==== Trecho fornecido ====
Em discurso a deputados do Partido Republicano, nesta terça-feira (6), o presidente dos Estados Unidos, Donald Trump, exaltou a força militar americana e afirmou que nenhuma outra nação é “páreo” para o país. A fala ocorreu durante encontro no Kennedy Center, em Washington, e marcou a primeira manifestação oficial de Trump sobre a operação realizada no último sábado (3) na Venezuela, que resultou na captura do ditador Nicolás Maduro.
Ao comentar a ação, o presidente classificou a operação como “brilhante” e destacou a superioridade militar dos Estados Unidos. Segundo ele, o país demonstrou ser “o mais poderoso, o mais sofisticado e sem medo” do planeta. Trump afirmou ainda que nenhuma outra nação teria capacidade de executar uma ação semelhante, ressaltando a rapidez e o arsenal das forças americanas.
Durante o discurso, Trump também fez comentários irônicos sobre Nicolás Maduro, mencionou danças do ex-ditador e o descreveu como “violento” e responsável por torturas. Apesar do tom duro, o presidente negou que os Estados Unidos estejam em guerra com a Venezuela. Em entrevista concedida na noite de segunda-feira (5) à NBC News, afirmou que o país está em guerra contra o tráfico de drogas e contra grupos que, segundo ele, enviam criminosos aos EUA.
==== Extratos de dados ====
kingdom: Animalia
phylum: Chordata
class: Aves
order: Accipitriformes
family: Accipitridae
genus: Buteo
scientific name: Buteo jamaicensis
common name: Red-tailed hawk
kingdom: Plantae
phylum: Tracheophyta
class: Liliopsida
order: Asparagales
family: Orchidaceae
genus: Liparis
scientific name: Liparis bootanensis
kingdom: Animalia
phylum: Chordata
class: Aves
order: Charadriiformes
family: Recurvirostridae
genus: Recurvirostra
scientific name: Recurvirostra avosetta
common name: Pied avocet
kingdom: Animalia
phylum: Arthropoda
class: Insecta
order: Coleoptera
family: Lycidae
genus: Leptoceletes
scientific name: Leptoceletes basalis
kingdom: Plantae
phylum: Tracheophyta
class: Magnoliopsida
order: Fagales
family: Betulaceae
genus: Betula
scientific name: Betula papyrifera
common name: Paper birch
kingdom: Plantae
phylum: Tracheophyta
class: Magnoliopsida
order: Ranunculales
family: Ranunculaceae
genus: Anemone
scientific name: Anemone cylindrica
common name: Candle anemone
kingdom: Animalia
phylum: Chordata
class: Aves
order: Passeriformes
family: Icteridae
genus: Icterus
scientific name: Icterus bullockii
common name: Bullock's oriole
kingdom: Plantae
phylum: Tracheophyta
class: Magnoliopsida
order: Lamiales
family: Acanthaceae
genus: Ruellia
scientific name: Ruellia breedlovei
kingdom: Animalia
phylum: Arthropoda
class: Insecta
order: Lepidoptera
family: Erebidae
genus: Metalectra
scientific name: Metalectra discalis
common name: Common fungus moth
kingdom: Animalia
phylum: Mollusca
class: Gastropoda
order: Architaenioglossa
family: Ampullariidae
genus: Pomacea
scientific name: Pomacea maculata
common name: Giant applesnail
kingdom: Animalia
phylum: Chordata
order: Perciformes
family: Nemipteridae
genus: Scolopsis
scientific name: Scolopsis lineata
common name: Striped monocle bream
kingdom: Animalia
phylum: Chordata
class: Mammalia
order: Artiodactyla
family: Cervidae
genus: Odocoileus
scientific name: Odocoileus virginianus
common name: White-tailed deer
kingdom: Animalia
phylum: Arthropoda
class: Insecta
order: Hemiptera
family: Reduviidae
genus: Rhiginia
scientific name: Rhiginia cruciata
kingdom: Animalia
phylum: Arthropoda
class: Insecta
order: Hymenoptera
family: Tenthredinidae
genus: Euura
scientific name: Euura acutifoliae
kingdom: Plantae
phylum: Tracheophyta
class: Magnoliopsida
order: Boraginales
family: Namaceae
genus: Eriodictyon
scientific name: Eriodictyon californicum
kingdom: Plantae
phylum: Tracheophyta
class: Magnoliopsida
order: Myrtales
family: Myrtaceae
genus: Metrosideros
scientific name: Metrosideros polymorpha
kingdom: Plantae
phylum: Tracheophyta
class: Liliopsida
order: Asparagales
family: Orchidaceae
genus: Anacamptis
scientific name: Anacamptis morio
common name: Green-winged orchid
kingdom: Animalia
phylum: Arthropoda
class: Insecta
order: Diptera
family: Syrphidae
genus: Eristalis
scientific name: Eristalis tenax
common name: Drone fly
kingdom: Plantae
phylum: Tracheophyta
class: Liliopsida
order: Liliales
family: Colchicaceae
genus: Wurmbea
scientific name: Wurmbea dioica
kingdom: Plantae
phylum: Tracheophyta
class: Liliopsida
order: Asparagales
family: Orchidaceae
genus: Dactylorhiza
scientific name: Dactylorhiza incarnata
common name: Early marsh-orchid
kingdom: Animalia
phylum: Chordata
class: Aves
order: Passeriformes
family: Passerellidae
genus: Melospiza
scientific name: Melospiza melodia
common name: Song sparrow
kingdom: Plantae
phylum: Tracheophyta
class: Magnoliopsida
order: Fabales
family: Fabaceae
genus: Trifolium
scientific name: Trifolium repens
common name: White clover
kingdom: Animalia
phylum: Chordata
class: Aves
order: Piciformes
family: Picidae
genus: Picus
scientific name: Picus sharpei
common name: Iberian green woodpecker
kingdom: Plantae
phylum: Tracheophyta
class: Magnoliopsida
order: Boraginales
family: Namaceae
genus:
====
#### [Tarefa 1]
De acordo com a notícia sobre o discurso de Trump, em que local ele discursou aos deputados republicanos?
#### [Tarefa 2]
Dê sequência à notícia sobre o discurso de Trump, começando logo após a última frase apresentada.
A listagem não tem relação com a notícia sobre o discurso de Trump.

#### [Resposta 1]
No Kennedy Center, em Washington.

#### [Resposta 2]
Questionado sobre os próximos passos políticos na Venezuela após a captura de Maduro, Trump descartou a realização de eleições em um prazo de 30 dias. Segundo o presidente, o país precisa ser “consertado” antes de qualquer processo eleitoral, afirmando que não haveria condições mínimas para votação no curto prazo.
Trump também anunciou que um grupo de autoridades americanas irá supervisionar o envolvimento dos Estados Unidos na Venezuela. Entre os nomes citados estão o secretário de Estado, Marco Rubio; o secretário de Defesa, Pete Hegseth; o vice-chefe de gabinete da Casa Branca, Stephen Miller; e o vice-presidente, JD Vance. O presidente destacou que, apesar da atuação conjunta, o comando final das decisões permanecerá sob sua responsabilidade.